[Opening Data for this task section]
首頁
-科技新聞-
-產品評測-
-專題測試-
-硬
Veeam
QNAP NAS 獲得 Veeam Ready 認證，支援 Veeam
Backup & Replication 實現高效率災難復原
[Closing Data for this task section]
Please rewrite the material with "產品評測" replaced by "產品評論" and nothing else changed.

## Output for this task:
首頁
-科技新聞-
-產品評論-
-專題測試-
-硬
Veeam
QNAP NAS 獲得 Veeam Ready 認證，支援 Veeam
Backup & Replication 實現高效率災難復原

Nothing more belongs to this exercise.